(Saved entries)
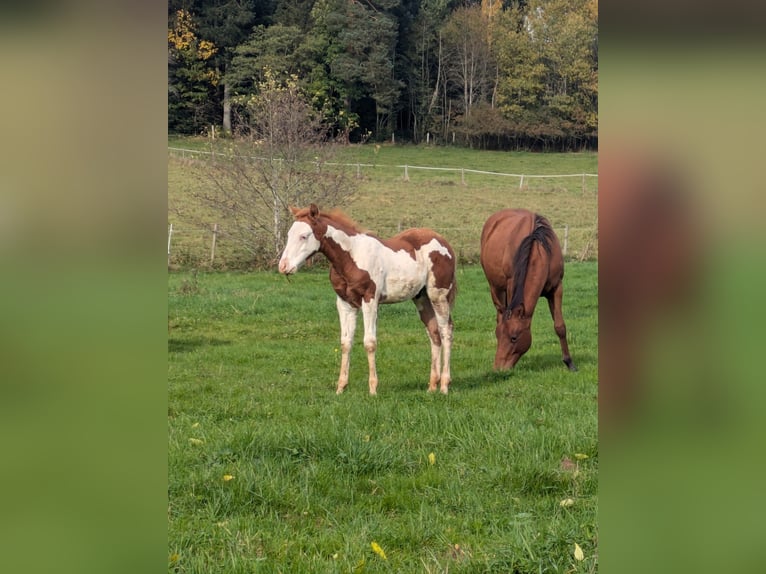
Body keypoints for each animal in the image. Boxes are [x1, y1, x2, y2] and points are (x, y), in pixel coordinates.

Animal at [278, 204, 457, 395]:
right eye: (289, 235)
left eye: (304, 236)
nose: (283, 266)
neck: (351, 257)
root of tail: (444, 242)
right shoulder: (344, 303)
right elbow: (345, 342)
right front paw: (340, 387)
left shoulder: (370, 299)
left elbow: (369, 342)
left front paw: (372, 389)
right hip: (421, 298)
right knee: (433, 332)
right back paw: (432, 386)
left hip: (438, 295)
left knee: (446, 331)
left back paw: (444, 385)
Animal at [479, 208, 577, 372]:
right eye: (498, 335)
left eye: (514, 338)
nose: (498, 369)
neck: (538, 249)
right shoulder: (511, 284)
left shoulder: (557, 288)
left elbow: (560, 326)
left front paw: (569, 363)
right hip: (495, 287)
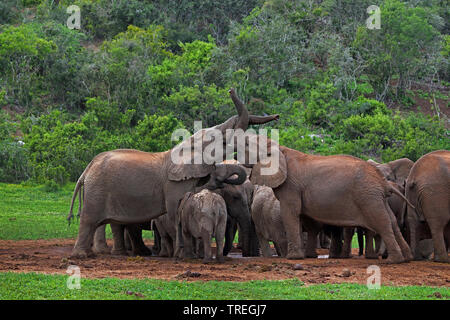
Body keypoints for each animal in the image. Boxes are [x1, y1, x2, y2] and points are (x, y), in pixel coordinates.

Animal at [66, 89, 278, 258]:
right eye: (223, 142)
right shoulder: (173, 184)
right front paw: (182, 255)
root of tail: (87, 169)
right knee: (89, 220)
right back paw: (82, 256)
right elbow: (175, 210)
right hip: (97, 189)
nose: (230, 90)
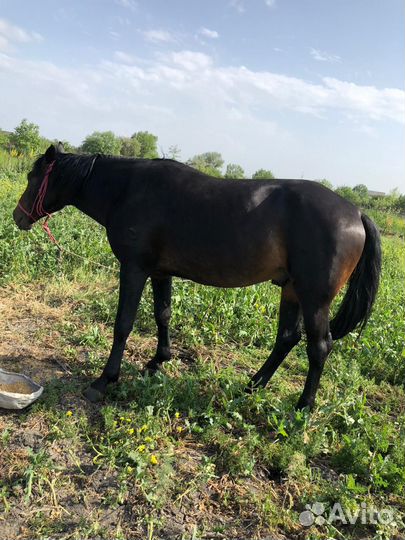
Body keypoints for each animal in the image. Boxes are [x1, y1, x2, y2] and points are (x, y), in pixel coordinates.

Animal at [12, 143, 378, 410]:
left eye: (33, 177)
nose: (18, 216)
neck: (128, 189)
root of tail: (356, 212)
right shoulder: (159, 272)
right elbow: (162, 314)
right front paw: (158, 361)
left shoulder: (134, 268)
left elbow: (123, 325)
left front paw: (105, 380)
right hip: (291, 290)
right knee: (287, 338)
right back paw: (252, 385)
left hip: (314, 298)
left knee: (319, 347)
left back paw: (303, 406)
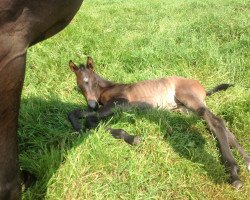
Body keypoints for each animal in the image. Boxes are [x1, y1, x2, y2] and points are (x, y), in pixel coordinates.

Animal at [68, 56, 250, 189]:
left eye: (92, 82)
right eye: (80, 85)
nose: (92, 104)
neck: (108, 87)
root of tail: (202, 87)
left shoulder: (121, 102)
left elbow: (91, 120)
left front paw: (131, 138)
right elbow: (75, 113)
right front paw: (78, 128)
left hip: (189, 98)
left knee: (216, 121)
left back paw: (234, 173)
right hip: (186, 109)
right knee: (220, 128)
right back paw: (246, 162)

- _Task requirements_
Go back to the lines above and output, exactly as they stand, the ones from the line containing "left elbow: (560, 326)" to the line containing "left back paw: (303, 406)". Leave all pictures behind.

- _Task solution_
left elbow: (560, 326)
left front paw: (569, 363)
right hip: (495, 287)
Body keypoints for each animal in the image. Boxes are [x1, y1, x2, y2] and points are (x, y), in pixel coordinates.

Animal at [66, 89, 278, 258]:
right eye: (223, 142)
right shoulder: (173, 184)
right front paw: (182, 255)
root of tail: (87, 169)
right knee: (89, 220)
right back paw: (82, 256)
right elbow: (175, 210)
right hip: (97, 189)
nose: (230, 90)
Body keypoints for each animal in the image. Boxes are [x1, y1, x2, y2] and points are (x, y), in pixel coordinates.

Animal at [12, 143, 378, 410]:
left eye: (33, 177)
nose: (18, 216)
neck: (128, 189)
root of tail: (356, 212)
right shoulder: (159, 272)
right elbow: (162, 314)
right front paw: (158, 361)
left shoulder: (134, 268)
left elbow: (123, 325)
left front paw: (105, 380)
right hip: (291, 290)
right knee: (287, 338)
right back paw: (252, 385)
left hip: (314, 298)
left knee: (319, 347)
left back paw: (303, 406)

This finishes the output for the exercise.